■ **DATA EXTRACTS**:

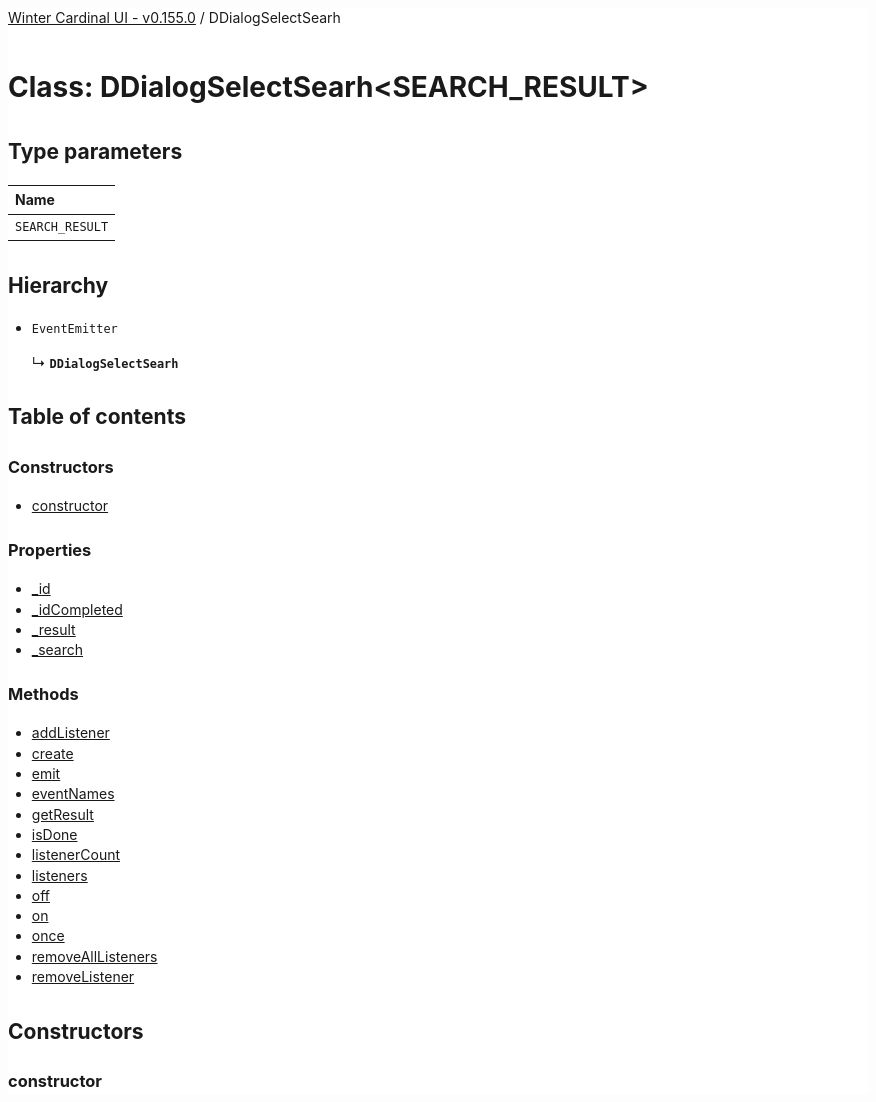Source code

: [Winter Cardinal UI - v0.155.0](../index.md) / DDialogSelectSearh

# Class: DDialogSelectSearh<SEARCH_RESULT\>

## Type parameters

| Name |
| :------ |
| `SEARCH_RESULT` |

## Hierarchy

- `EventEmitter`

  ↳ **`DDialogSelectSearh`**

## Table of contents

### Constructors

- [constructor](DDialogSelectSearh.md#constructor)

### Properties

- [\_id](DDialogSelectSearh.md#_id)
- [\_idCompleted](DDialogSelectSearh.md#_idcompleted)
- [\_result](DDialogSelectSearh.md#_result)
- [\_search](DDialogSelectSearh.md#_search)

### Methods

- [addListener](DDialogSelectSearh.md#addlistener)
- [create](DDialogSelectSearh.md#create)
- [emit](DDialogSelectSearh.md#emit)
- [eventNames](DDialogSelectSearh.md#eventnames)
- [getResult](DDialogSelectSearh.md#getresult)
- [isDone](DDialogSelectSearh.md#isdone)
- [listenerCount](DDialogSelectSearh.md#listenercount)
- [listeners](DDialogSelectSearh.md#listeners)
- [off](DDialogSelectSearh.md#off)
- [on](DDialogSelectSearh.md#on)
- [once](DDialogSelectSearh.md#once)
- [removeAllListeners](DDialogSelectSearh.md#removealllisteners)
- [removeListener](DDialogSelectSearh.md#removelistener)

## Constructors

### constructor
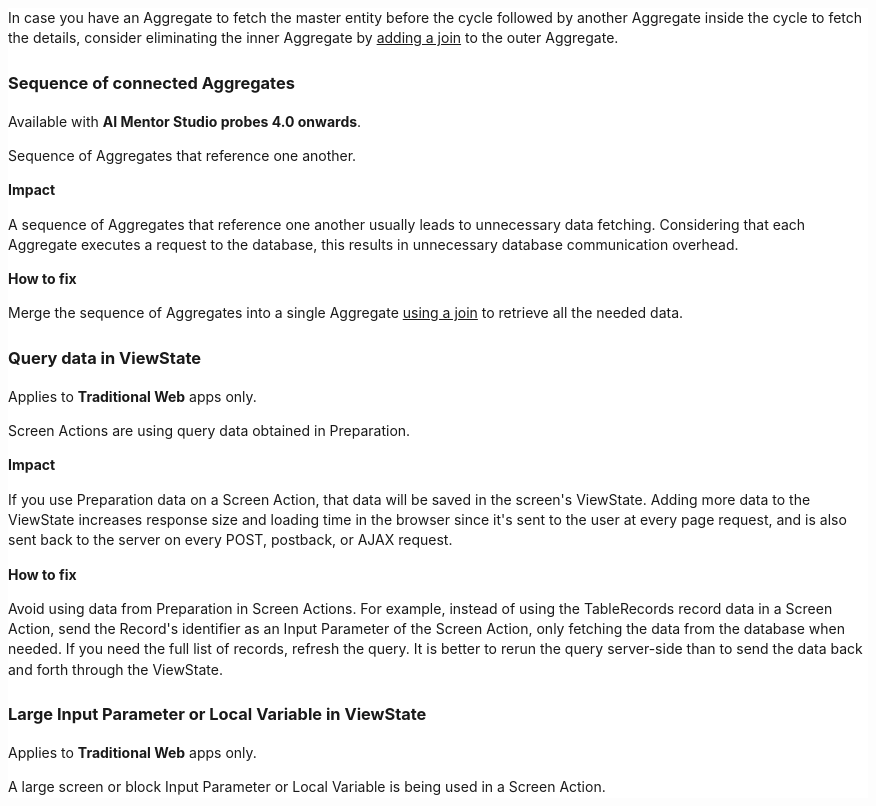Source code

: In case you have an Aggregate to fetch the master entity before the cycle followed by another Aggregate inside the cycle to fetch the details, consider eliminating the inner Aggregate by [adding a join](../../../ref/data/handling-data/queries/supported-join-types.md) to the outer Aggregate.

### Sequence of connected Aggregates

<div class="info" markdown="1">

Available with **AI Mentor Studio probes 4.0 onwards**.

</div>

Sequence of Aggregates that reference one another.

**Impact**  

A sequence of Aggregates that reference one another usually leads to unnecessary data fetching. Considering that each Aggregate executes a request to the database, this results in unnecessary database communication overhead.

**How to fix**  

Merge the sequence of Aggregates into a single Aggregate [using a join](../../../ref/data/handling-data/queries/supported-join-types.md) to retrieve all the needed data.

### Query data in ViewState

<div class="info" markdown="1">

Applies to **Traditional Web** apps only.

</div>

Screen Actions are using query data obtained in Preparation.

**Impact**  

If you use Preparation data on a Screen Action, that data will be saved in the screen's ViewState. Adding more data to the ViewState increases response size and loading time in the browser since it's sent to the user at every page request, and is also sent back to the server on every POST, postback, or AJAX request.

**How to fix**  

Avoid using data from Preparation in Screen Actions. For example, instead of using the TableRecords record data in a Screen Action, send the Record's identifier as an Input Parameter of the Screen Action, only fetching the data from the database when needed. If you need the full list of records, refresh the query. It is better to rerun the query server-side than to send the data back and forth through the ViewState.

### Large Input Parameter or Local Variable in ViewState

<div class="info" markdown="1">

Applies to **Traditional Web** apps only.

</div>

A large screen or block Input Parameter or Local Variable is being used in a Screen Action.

■ **WHAT YOU WILL DO**: Please rewrite everything in the records from the line containing "# Class: DDialogSelectSearh<SEARCH_RESULT\>" down to the line containing "### Methods", changing "Properties" to "Fields" and leaving all else unchanged.

■ **THE COMPLETED TASK**:
# Class: DDialogSelectSearh<SEARCH_RESULT\>

## Type parameters

| Name |
| :------ |
| `SEARCH_RESULT` |

## Hierarchy

- `EventEmitter`

  ↳ **`DDialogSelectSearh`**

## Table of contents

### Constructors

- [constructor](DDialogSelectSearh.md#constructor)

### Fields

- [\_id](DDialogSelectSearh.md#_id)
- [\_idCompleted](DDialogSelectSearh.md#_idcompleted)
- [\_result](DDialogSelectSearh.md#_result)
- [\_search](DDialogSelectSearh.md#_search)

### Methods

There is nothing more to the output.